Required action:
Only the lines from the first line of the material below to the line containing "left shoulder: (672, 364)", inclusive, should be copied, each exactly as written.

Entries shown:
◇ ◇ ◇ ◇ ◇
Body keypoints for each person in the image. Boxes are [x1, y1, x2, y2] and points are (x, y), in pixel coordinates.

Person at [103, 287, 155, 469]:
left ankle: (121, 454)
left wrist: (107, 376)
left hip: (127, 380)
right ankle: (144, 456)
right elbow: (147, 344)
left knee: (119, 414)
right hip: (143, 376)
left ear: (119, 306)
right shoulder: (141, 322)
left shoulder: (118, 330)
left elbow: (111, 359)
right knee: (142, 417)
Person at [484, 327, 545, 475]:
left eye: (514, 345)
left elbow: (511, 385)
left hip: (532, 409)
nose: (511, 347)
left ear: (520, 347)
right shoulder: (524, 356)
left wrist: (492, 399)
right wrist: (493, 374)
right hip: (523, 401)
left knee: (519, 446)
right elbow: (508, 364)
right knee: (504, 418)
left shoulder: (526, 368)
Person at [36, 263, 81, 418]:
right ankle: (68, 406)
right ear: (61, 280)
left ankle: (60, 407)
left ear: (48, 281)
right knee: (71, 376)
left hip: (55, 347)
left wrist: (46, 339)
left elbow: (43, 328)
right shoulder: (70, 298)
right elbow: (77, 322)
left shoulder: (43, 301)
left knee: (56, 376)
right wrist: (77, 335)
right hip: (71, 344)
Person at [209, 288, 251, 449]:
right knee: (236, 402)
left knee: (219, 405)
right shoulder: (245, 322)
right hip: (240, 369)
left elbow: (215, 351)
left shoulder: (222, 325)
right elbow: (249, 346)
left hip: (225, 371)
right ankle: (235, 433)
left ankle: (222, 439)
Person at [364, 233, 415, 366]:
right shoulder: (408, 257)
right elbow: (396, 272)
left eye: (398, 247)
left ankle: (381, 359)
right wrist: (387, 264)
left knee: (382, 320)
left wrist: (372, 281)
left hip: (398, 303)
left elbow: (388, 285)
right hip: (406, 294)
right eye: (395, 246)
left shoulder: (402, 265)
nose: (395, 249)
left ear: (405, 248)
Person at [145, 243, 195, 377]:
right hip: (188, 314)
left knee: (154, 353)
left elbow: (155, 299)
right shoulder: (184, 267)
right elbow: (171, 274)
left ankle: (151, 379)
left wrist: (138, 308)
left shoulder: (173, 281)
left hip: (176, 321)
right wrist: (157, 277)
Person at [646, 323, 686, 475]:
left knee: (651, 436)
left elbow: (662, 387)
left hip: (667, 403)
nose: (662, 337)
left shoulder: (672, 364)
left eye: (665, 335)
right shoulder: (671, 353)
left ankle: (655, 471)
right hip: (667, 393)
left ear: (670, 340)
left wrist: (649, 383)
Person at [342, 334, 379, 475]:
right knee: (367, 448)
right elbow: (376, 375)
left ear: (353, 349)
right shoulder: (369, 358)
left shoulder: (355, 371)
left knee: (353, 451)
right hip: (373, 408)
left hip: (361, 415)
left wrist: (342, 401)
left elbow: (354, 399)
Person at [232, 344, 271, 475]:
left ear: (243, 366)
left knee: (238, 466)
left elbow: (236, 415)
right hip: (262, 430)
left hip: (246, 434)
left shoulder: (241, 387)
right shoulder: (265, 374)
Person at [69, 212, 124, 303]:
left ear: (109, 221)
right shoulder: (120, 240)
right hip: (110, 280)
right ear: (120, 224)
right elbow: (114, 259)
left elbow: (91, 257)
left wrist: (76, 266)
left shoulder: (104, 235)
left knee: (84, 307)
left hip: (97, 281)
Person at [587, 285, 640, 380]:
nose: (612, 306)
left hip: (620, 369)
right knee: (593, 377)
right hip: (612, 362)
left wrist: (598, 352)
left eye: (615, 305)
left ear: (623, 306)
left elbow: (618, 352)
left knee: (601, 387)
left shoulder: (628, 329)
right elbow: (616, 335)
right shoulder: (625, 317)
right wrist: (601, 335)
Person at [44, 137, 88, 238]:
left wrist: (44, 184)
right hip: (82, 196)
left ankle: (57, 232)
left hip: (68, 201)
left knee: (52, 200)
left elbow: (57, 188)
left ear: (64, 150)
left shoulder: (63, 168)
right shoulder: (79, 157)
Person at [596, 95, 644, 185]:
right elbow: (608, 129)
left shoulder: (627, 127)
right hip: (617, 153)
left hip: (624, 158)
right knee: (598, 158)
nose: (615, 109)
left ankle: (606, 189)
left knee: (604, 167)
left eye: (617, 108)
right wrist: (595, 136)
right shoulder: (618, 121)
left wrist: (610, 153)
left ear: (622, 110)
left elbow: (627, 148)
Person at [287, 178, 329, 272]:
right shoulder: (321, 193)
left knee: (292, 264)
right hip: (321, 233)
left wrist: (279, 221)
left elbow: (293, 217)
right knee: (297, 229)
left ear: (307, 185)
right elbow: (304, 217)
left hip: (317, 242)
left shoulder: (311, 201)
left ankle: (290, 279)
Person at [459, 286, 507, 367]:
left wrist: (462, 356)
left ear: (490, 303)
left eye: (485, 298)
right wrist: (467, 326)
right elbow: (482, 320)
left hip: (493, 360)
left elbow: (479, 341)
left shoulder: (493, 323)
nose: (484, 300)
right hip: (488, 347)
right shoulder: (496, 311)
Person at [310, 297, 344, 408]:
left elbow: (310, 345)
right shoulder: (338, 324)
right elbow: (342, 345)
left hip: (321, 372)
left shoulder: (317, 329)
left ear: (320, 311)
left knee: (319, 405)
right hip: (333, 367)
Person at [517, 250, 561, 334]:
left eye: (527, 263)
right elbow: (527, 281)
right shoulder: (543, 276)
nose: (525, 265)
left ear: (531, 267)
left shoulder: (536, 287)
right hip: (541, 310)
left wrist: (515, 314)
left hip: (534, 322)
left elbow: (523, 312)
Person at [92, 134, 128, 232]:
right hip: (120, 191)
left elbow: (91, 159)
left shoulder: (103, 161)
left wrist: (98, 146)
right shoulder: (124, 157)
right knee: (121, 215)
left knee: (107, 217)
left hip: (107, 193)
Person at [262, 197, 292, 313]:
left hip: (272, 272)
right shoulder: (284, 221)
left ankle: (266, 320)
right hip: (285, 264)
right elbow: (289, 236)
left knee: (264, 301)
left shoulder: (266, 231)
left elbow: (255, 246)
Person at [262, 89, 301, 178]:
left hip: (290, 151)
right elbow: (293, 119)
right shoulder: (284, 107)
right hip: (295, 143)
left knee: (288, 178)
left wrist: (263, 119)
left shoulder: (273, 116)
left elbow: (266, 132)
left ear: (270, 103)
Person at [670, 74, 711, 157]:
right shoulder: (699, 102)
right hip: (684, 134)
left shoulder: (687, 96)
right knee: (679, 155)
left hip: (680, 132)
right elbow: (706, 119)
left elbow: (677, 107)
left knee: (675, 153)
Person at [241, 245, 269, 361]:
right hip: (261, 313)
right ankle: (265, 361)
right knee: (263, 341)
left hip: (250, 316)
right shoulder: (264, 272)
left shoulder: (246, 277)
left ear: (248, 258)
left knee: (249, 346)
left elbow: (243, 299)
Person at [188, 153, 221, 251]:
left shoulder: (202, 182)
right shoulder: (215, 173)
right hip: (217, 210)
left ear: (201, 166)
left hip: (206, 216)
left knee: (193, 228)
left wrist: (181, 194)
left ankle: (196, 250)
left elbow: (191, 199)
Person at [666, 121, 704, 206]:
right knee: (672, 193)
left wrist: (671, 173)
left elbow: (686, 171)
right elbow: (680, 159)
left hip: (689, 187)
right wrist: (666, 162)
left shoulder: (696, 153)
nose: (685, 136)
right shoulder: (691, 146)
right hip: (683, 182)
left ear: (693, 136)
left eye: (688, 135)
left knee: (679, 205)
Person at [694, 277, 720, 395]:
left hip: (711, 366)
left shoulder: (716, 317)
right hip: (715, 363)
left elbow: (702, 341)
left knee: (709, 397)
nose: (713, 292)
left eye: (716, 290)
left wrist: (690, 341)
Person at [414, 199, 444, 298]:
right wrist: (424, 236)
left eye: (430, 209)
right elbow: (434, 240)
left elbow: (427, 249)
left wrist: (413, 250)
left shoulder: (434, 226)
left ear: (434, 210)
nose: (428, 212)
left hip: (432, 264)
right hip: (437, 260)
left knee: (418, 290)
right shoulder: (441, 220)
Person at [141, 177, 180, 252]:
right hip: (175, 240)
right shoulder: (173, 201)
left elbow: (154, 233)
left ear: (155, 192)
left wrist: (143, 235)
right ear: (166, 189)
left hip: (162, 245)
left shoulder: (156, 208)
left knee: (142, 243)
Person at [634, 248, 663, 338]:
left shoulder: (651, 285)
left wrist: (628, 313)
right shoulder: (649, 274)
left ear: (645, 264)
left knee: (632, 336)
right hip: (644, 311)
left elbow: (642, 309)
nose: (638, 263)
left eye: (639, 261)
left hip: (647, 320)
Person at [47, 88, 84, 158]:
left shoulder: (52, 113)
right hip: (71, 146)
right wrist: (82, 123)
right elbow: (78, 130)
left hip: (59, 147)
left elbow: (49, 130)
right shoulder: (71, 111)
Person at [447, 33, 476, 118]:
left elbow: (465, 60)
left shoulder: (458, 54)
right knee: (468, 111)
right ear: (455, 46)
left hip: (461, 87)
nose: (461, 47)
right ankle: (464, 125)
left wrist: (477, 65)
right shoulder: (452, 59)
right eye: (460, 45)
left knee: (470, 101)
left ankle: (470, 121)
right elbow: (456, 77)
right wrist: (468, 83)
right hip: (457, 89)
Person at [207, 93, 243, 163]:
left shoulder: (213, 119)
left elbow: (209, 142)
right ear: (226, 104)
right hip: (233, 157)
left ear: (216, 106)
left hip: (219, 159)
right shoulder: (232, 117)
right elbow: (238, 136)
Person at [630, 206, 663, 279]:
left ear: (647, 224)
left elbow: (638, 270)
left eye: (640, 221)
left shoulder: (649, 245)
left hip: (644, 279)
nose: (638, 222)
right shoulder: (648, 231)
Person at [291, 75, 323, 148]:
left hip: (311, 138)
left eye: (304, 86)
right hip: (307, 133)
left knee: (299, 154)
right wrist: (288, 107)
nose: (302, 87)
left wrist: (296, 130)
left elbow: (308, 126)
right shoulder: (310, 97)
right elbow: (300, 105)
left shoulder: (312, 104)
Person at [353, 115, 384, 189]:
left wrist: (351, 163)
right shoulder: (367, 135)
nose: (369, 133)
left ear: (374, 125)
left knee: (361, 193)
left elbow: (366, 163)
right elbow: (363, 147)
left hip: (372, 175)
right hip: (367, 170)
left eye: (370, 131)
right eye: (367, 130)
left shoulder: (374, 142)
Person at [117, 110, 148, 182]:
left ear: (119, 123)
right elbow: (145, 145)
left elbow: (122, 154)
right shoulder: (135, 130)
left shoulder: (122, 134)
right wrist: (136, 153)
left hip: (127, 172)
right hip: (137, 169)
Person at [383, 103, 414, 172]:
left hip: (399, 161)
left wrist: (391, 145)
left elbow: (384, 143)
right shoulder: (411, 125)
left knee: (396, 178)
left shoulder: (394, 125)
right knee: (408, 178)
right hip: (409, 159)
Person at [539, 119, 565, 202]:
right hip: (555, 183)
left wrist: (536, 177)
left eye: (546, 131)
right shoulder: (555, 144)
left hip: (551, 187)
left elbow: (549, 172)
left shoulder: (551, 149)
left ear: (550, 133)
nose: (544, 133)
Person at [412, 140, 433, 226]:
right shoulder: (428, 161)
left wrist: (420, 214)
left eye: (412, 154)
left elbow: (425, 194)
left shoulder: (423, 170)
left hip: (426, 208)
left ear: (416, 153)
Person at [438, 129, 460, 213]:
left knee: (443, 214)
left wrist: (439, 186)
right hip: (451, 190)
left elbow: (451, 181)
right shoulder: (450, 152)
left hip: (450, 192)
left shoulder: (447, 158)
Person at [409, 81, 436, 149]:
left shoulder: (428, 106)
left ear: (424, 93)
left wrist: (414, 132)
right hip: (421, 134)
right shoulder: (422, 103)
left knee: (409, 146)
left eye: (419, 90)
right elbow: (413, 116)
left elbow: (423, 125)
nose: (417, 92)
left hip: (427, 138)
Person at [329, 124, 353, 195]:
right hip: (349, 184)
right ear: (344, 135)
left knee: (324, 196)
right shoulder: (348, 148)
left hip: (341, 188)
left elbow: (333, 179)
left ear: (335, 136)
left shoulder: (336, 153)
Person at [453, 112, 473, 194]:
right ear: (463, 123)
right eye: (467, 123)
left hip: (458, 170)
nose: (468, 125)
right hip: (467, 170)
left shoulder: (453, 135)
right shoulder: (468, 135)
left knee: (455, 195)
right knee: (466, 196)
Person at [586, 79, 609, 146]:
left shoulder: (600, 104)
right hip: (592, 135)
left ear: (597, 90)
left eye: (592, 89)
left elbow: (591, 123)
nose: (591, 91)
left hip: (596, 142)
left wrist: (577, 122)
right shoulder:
◇ ◇ ◇ ◇ ◇
Exercise result:
Body keypoints for each person in the image. Boxes are [x1, y1, x2, y2] and points are (x, y), in pixel coordinates.

Person at [103, 287, 155, 469]:
left ankle: (121, 454)
left wrist: (107, 376)
left hip: (127, 380)
right ankle: (144, 456)
right elbow: (147, 344)
left knee: (119, 414)
right hip: (143, 376)
left ear: (119, 306)
right shoulder: (141, 322)
left shoulder: (118, 330)
left elbow: (111, 359)
right knee: (142, 417)
Person at [484, 327, 545, 475]:
left eye: (514, 345)
left elbow: (511, 385)
left hip: (532, 409)
nose: (511, 347)
left ear: (520, 347)
right shoulder: (524, 356)
left wrist: (492, 399)
right wrist: (493, 374)
right hip: (523, 401)
left knee: (519, 446)
right elbow: (508, 364)
right knee: (504, 418)
left shoulder: (526, 368)
Person at [36, 263, 81, 418]:
right ankle: (68, 406)
right ear: (61, 280)
left ankle: (60, 407)
left ear: (48, 281)
right knee: (71, 376)
left hip: (55, 347)
left wrist: (46, 339)
left elbow: (43, 328)
right shoulder: (70, 298)
right elbow: (77, 322)
left shoulder: (43, 301)
left knee: (56, 376)
right wrist: (77, 335)
right hip: (71, 344)
Person at [209, 288, 251, 449]:
right knee: (236, 402)
left knee: (219, 405)
right shoulder: (245, 322)
right hip: (240, 369)
left elbow: (215, 351)
left shoulder: (222, 325)
right elbow: (249, 346)
left hip: (225, 371)
right ankle: (235, 433)
left ankle: (222, 439)
Person at [364, 233, 415, 366]:
right shoulder: (408, 257)
right elbow: (396, 272)
left eye: (398, 247)
left ankle: (381, 359)
right wrist: (387, 264)
left knee: (382, 320)
left wrist: (372, 281)
left hip: (398, 303)
left elbow: (388, 285)
right hip: (406, 294)
right eye: (395, 246)
left shoulder: (402, 265)
nose: (395, 249)
left ear: (405, 248)
Person at [145, 243, 195, 377]:
right hip: (188, 314)
left knee: (154, 353)
left elbow: (155, 299)
right shoulder: (184, 267)
right elbow: (171, 274)
left ankle: (151, 379)
left wrist: (138, 308)
left shoulder: (173, 281)
left hip: (176, 321)
right wrist: (157, 277)
Person at [646, 323, 686, 475]:
left knee: (651, 436)
left elbow: (662, 387)
left hip: (667, 403)
nose: (662, 337)
left shoulder: (672, 364)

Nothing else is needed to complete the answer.